Ukrainka miała sfałszowane stemple w paszporcie. Miały zalegalizować jej pobyt w UE
52-letnia Ukrainka pokazała na granicy paszport, w którym były podrobione stemple węgierskiej kontroli granicznej. Miały one zalegalizować jej pobyt na terenie Unii Europejskiej. Są to kolejne fałszywe stemple wykryte na granicy. Ich liczba w ciągu ostatnich trzech miesięcy wzrosła - dowiedziała się PAP w BiOSG.

Jak poinformował w poniedziałek PAP chor. szt. Andrzej Bembenek z Bieszczadzkiego Oddziału Straży Granicznej, w ciągu ostatnich trzech miesięcy wzrosła liczba nieprawdziwych odbitek stempli kontroli granicznej wykrytych na podkarpackich przejściach granicznych.
"W maju takich fałszywek było 14, w czerwcu – 19, a w lipcu aż 29. Kolejne fałszywe stemple wykryli w minioną sobotę funkcjonariusze SG z Korczowej" – przekazał chor. szt. Andrzej Bembenek.

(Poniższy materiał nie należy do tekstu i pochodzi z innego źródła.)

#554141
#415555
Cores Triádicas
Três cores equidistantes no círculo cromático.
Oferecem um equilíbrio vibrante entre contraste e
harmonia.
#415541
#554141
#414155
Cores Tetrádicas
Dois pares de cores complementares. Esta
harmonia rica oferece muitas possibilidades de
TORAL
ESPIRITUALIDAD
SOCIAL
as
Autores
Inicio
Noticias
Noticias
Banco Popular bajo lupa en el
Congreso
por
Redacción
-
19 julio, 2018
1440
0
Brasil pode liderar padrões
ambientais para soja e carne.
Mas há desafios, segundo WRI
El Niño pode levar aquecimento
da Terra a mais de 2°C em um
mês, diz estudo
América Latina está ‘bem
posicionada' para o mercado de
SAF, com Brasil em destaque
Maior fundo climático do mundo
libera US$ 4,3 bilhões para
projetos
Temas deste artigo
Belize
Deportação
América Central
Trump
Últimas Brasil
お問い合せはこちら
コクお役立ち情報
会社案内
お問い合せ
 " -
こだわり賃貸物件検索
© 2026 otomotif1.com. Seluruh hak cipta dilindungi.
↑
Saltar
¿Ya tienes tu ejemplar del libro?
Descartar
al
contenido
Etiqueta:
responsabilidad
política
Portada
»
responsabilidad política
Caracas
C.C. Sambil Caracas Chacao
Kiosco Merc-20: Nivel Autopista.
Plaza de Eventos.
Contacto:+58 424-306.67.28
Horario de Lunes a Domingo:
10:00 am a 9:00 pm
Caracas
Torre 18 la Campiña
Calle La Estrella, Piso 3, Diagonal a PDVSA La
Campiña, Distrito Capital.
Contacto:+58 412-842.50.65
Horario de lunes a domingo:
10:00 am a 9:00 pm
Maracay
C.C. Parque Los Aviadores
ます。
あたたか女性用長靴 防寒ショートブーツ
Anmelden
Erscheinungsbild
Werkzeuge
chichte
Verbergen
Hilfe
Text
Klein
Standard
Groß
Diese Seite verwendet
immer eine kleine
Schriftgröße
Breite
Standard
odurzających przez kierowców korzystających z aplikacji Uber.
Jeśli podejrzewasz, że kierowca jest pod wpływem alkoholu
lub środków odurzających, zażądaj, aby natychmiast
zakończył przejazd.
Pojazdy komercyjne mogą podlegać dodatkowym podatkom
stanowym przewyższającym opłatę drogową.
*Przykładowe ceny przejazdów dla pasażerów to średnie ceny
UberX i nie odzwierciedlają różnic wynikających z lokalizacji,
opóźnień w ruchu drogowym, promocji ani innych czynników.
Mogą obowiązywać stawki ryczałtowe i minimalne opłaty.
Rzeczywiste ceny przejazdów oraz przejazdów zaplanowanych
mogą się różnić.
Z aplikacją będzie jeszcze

Do kontroli na wyjazd z Polski zgłosiła się 52-letnia obywatelka Ukrainy. Podczas odprawy, w trakcie analizy paszportu z wykorzystaniem specjalistycznego sprzętu, mundurowi z SG zauważyli, że odciski stempli odbiegają od wzoru.
"Szczegółowa weryfikacja ukraińskiego paszportu wykazała dwa podrobione stemple węgierskiej kontroli granicznej. Celem fałszerstwa było zalegalizowanie pobytu na terenie Unii Europejskiej" – wyjawił chor. szt. Bembenek.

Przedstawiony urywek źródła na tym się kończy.